:: PROBLEM SET ::
A - Answer these questions from the LXD forum thread:
(i) What error message appears when the test container is launched?
(ii) Which LXD version does the reply say is running on Debian, and how was it installed?
(iii) What command is the poster asked to run to check whether any containers are running?
B - From the LXD forum thread, reproduce the passage that opens with the words "When you run zfs" and closes with "few more /sbin/init.".

Not listing containers after restatring

root@cpu-5174:~# fuser -u /var/lib/lxd/unix.socket
/var/lib/lxd/unix.socket: 20744(root)

here is the output

Pardon my typing laziness, I am using voice on my phone to respond to this because I’m on my way to a client to explain to him why his server is not working. And I have four other servers with the same problem. And they all happen after reboot after an upgrade. Interestingly, I found two snap installations in the servers with a problem. Perhaps since the snap installation is standard with the new upgrade is bringing it in anyway.
This dual lxd installation may be the cause of the problem. But no one installed it, this was on servers that have been working for years.until the apt upgrade broke it.

root@cpu-5174:~# ps aux | grep 20744
root 20744 0.0 0.0 1142996 36788 pts/1 Sl 12:46 0:00 /root/go/bin/lxd --logfile /var/log/lxd/lxd.log

its running from the latest version lxd

one more issue
when I create a new container for a test
root@cpu-blabla:~# lxc launch images:verygames-debian-9 test
Creating test
Error: Failed container creation: No storage pool found. Please create a new storage pool

there is already a storage pool is existing

root@cpu-5174:~# zfs list default
default 171G 703G 19K none

I have a request here, and this request includes myself as a recipient.
@arunksasi has an issue with figuring out how to get back the containers.
Let’s focus on that. We can talk about Debian packaging in another thread, or after his case is resolved.

@arunksasi, the case is that you have LXD 3.8 (compiled from source) on Debian, and at some point recently you lost access to the containers. When you run lxc list, you get an empty list, as if this is a brand new installation of LXD.

When you run zfs list, you can see that the containers are showing up (their storage). This is good.

I wonder whether the containers are actually running. Can you run the following? It should show the host’s /sbin/init, and if there is a container that is running, there should be a few more /sbin/init.

ps aux | grep /sbin/init

Next, we want to figure out what does LXD know about the storage. Most likely, LXD forgot all about the storage, but we need to verify. The will show whether there is a storage, and what name it is. Let’s say it is lxd.

:: DATA LISTING ::
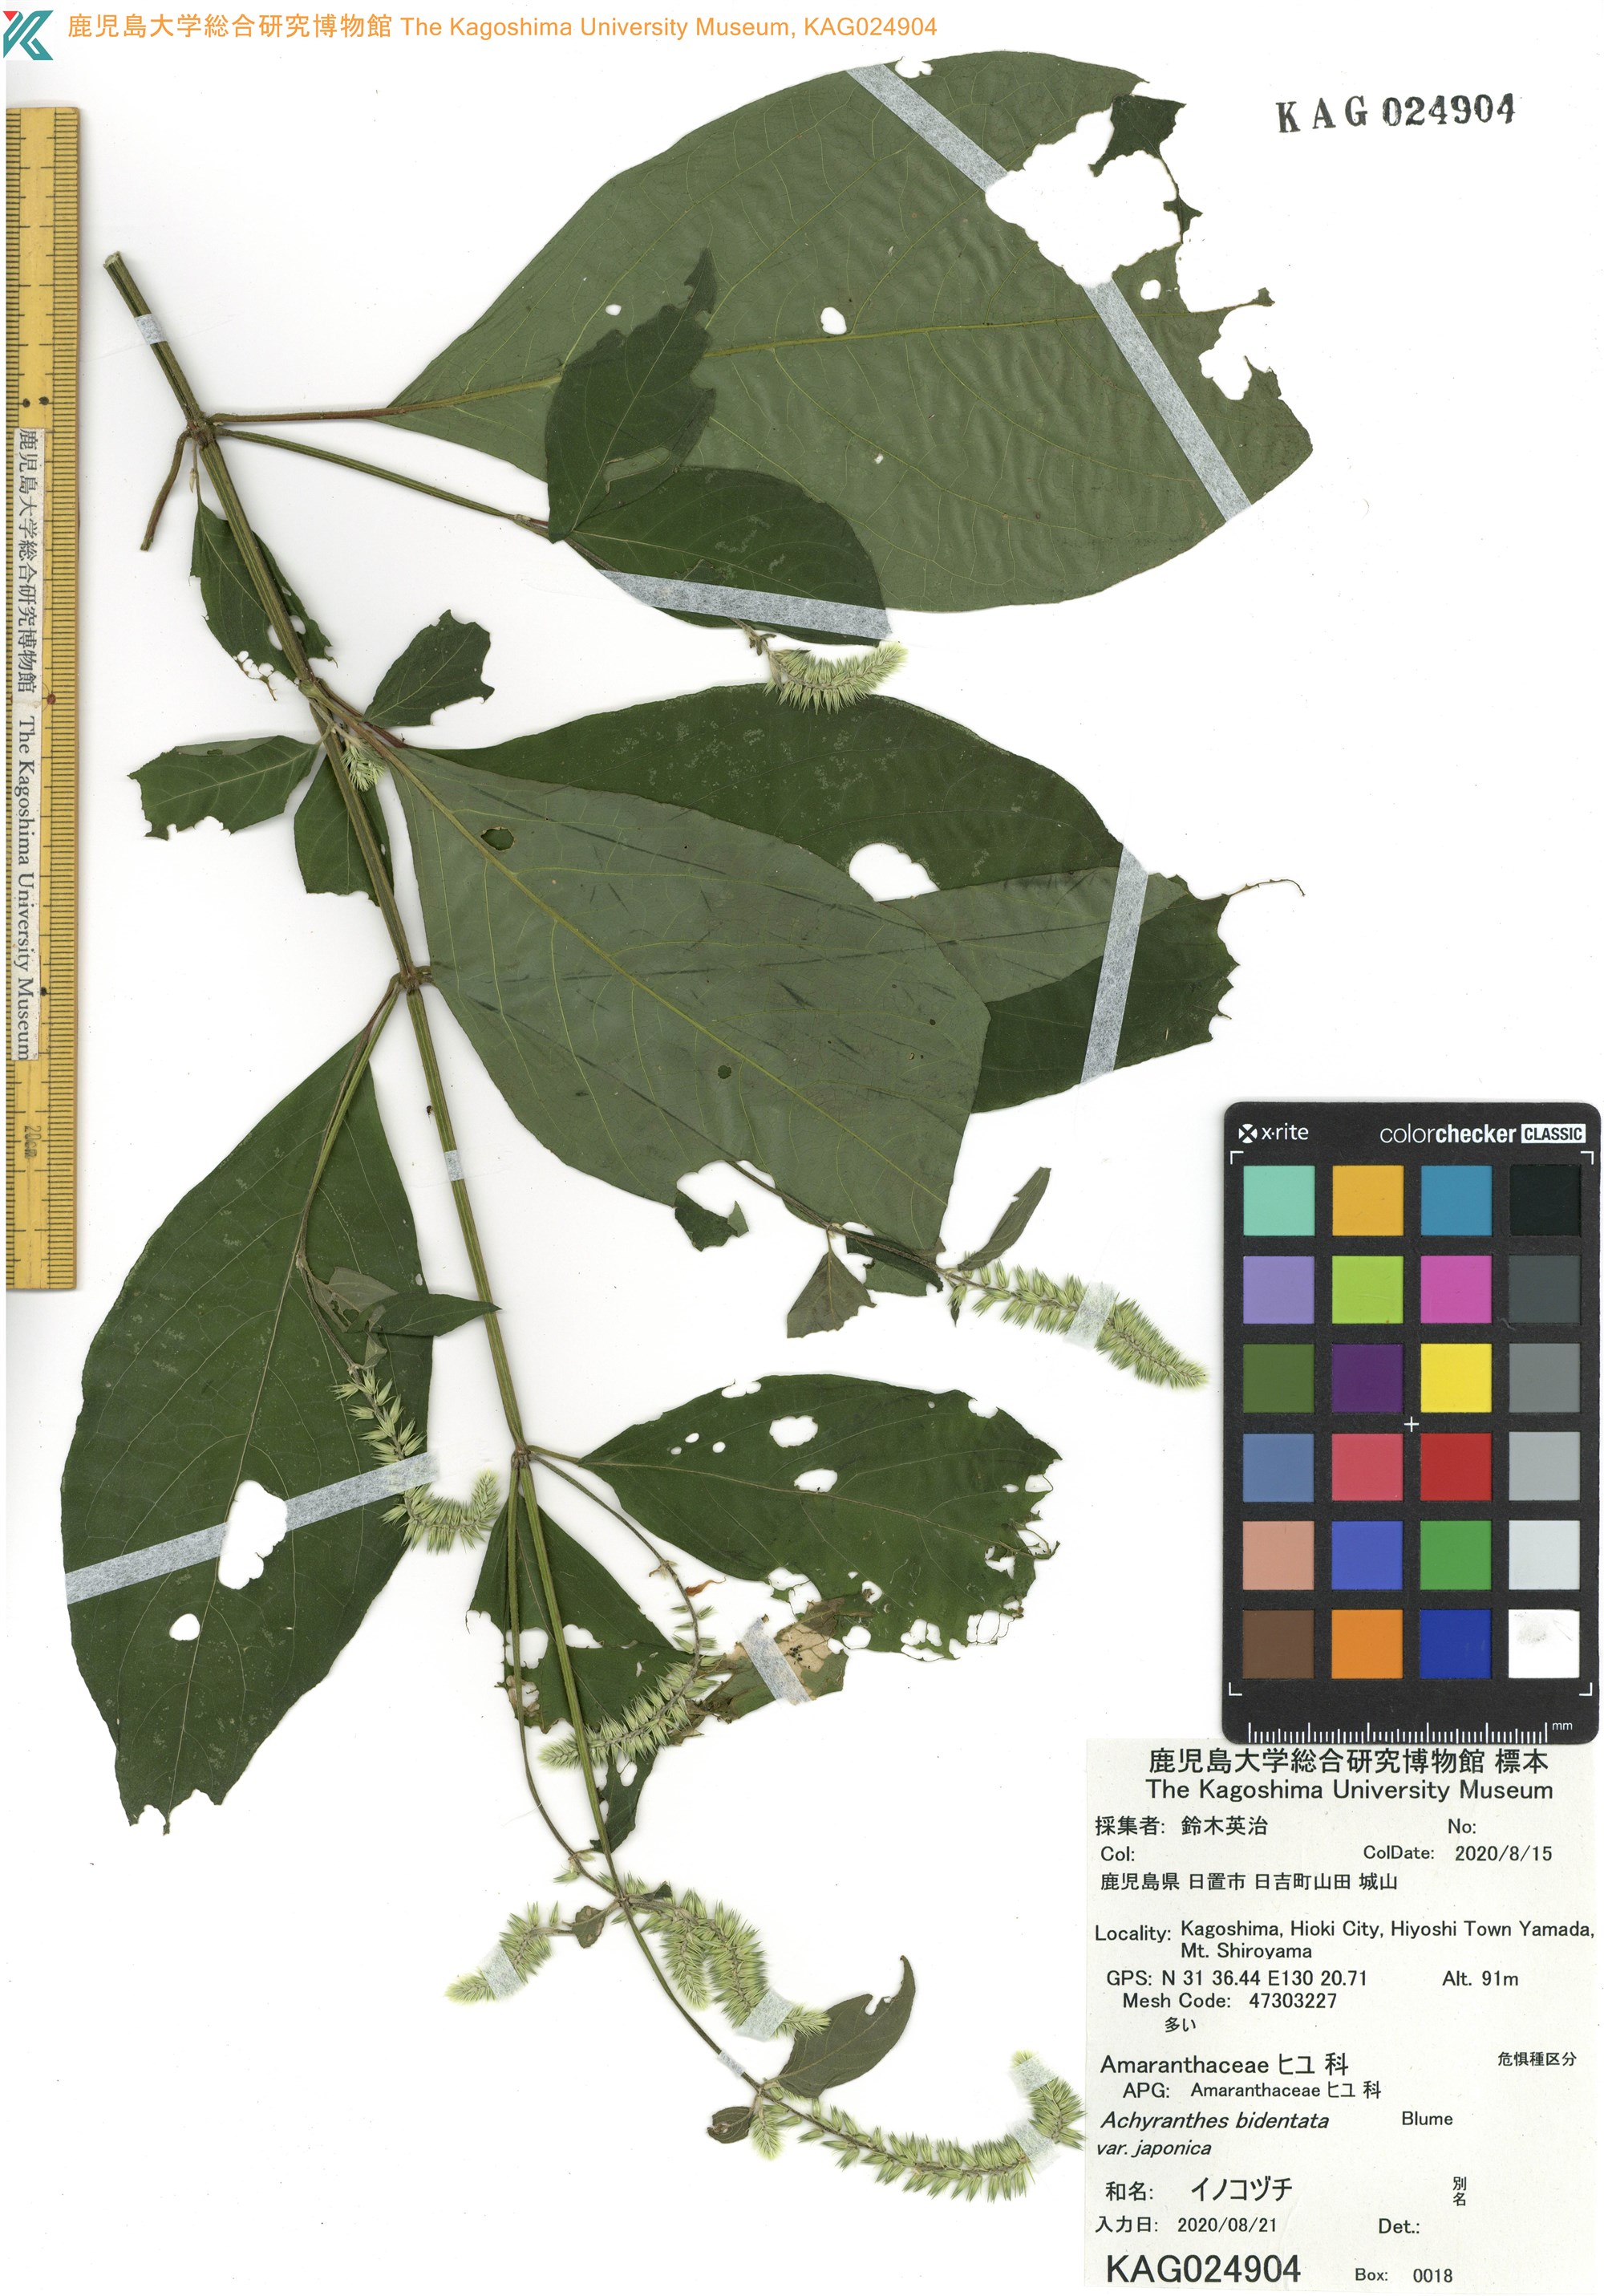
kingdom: Plantae
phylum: Tracheophyta
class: Magnoliopsida
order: Caryophyllales
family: Amaranthaceae
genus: Achyranthes
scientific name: Achyranthes bidentata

:: RESPONSES TO THE TASKS ::
A -
(i) Error: Failed container creation: No storage pool found. Please create a new storage pool
(ii) LXD 3.8, compiled from source.
(iii) ps aux | grep /sbin/init

B -
When you run zfs list, you can see that the containers are showing up (their storage). This is good.

I wonder whether the containers are actually running. Can you run the following? It should show the host’s /sbin/init, and if there is a container that is running, there should be a few more /sbin/init.